Updated

Time to take out the last load of trash—the landfill is closing.

Next year, México will close one of the world's largest landfills because of worries that the more than 12,000 tons of garbage deposited there daily could contaminate the aquifer, México's Interior Department said Monday.

The closure of Mexico City's massive Bordo Poniente landfill aims to "to resolve for once and for all the grave and latent problem of contamination" of water sources, an Interior Department statement said. The dump also represents a flood threat, as it could potentially interfere with the water drainage out of Mexico City.

Still, despite the city and federal governments' agreement to close Bordo Poniente at the end of 2011, the statement provided few details about plans to replace the massive landfill. It said only that waste treatment centers "without harmful effects on the environment and the population" would be up and running by Jan. 1, 2012.

Officials from Mexico City's Waste Commission have said they're working to build four state-of-the-art processing centers to recycle, compost or burn for energy 85 percent of Mexico City's trash.

The city has required residents to sort trash since 2003 but hasn't provided the infrastructure to handle it, and just about 6 of waste here is currently recycled. If the Waste Commission's project is a success, it would put this polluted metropolis in a league with San Francisco, The Netherlands and other top recyclers.

Monday's statement hailed the closure as "excellent opportunity for Mexico City to join world efforts to reduce greenhouse gas emissions." Open-air landfills are major emitters of gases believed to contribute to global warming.

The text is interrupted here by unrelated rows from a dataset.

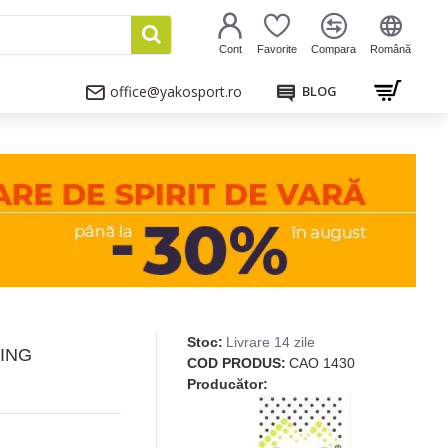
Cont
Favorite
Compara
Română
office@yakosport.ro
BLOG
Stoc:
Livrare 14 zile
ING
COD PRODUS:
CAO 1430
Producător: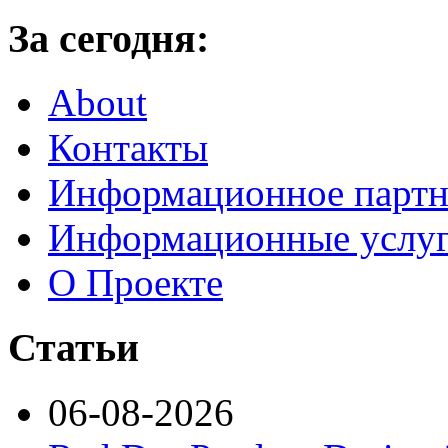
За сегодня:
About
Контакты
Информационное партн
Информационные услу
О Проекте
Статьи
06-08-2026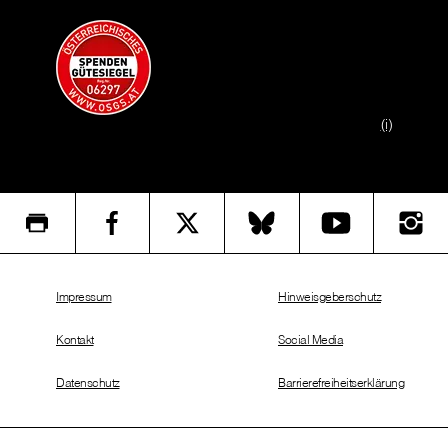
(i)
Impressum
Hinweisgeberschutz
Kontakt
Social Media
Datenschutz
Barrierefreiheitserklärung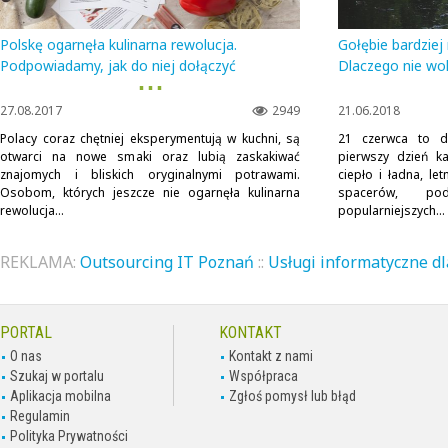
Polskę ogarnęła kulinarna rewolucja.
Gołębie bardziej 
Podpowiadamy, jak do niej dołączyć
Dlaczego nie wo
▪ ▪ ▪
27.08.2017
2949
21.06.2018
Polacy coraz chętniej eksperymentują w kuchni, są
21 czerwca to dzi
otwarci na nowe smaki oraz lubią zaskakiwać
pierwszy dzień ka
znajomych i bliskich oryginalnymi potrawami.
ciepło i ładna, le
Osobom, których jeszcze nie ogarnęła kulinarna
spacerów, po
rewolucja...
popularniejszych...
REKLAMA:
Outsourcing IT Poznań
::
Usługi informatyczne dl
PORTAL
KONTAKT
O nas
Kontakt z nami
Szukaj w portalu
Współpraca
Aplikacja mobilna
Zgłoś pomysł lub błąd
Regulamin
Polityka Prywatności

Built on a dry lake bed on the northeast edge of Mexico City in part to handle the rubble from the devastating 1985 earthquake, Bordo Poniente takes about 12,600 tons of trash — or about 700 truckloads of unsorted rubbish — a day. It now contains more than 76 million tons of trash, the statement said.

The statement called Bordo Poniente the world's largest landfill, but other publications have ranked it as the second largest land-based dump, behind Sudokwon, which serves the South Korean capital of Seoul.